51 A-bomb survivors living in North Korea have died over the past 10 years

by Kyosuke Mizukawa, Staff Writer

On July 26, the support and liaison conference for Atomic-bombed survivors living in North Korea, which is co-organized by the Japan Congress Against A- and H-Bombs (Gensuikin) and its affiliated organizations, announced that at least 51 A-bomb survivors living in North Korea, more than ten percent of the 382 survivors who were documented as residing there in 2008, have since died. This is an interim report on a follow-up survey by the North Korean A-bomb Survivors’ Association in North Korea, and a member of the liaison conference went to North Korea and interviewed the association in the middle of July. The conference is asking the Japanese government to swiftly provide medical assistance.

Tetsuo Kaneko, the head of Gensuikin, discussed his visit to North Korea at a press conference held at Hiroshima City Hall. This past spring, the North Korean A-bomb Survivors’ Association approached him about making this visit, which took place from July 10 to 14. During that time, he met with Park Mun Suk, the vice president of the association, and other members.

According to Mr. Kaneko, in January 2018, the association initiated a follow-up survey of the 382 A-bomb survivors who were confirmed to be alive in a fact-finding survey announced in 2008. The association obtained information on 111 survivors until May and explained that 60 of them were alive. The survey is still ongoing. This is the third such survey by the association.

Moreover, the association said that many A-bomb survivors had developed circulatory diseases, leukemia, and cataracts, and requested that Japan provide support, including medical equipment and medical supplies.

Though the Atomic Bomb Survivors Relief Law stipulates financial support, including medical expenses, regardless of nationality, Japan has no diplomatic relations with North Korea, so, in reality, it is difficult for the survivors there to receive benefits.
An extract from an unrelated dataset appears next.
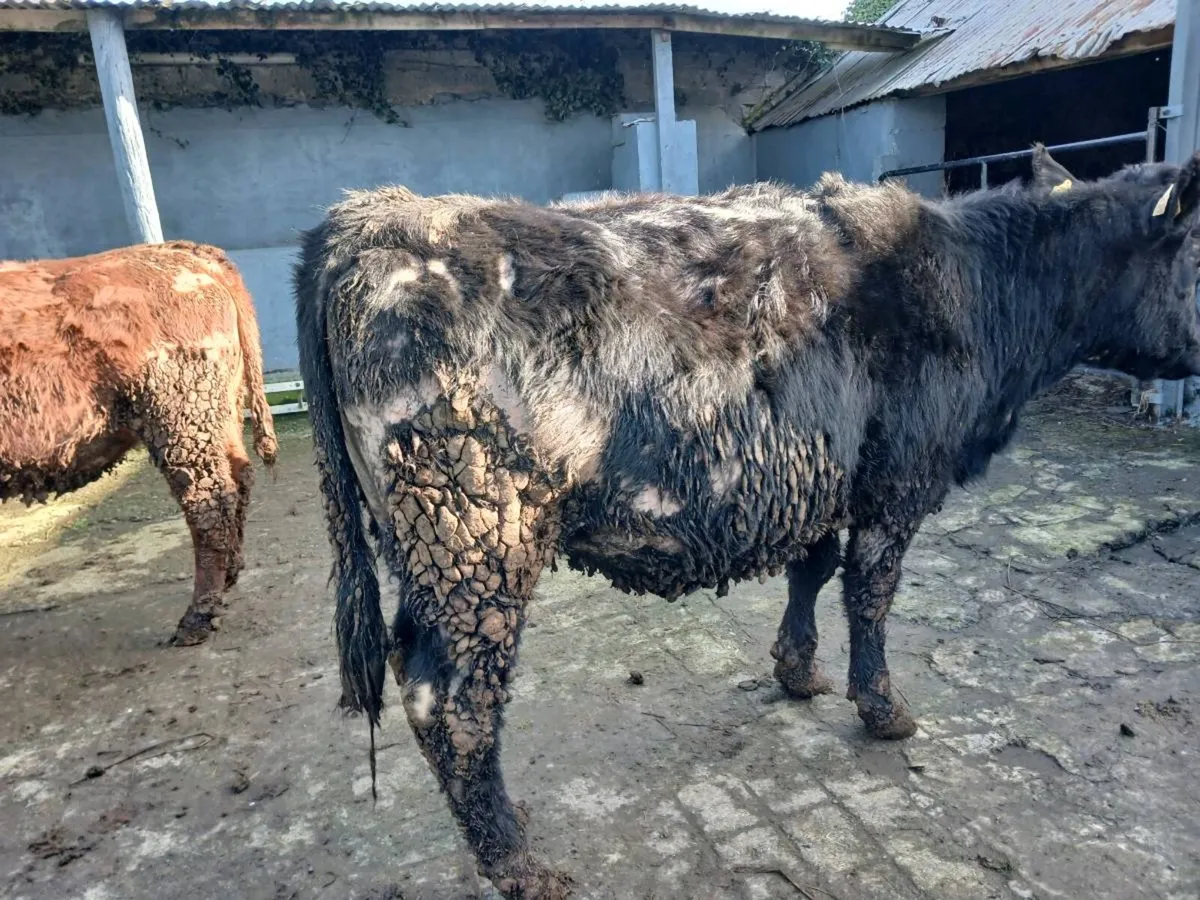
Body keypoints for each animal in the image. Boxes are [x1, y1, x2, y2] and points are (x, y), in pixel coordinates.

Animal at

The Japanese government sent an inquiry delegation to North Korea in 2001 for the first time to consider the support for A-bomb survivors in North Korea, but there has been no significant progress in recent years.

Kim Jin Ho, the executive director of the Council of A-bombed Koreans in Hiroshima, attended the press conference and said, “Now that the leaders of North Korea and the United States have met and held talks with one another, I hope that the Japanese government will also promptly provide humanitarian assistance.”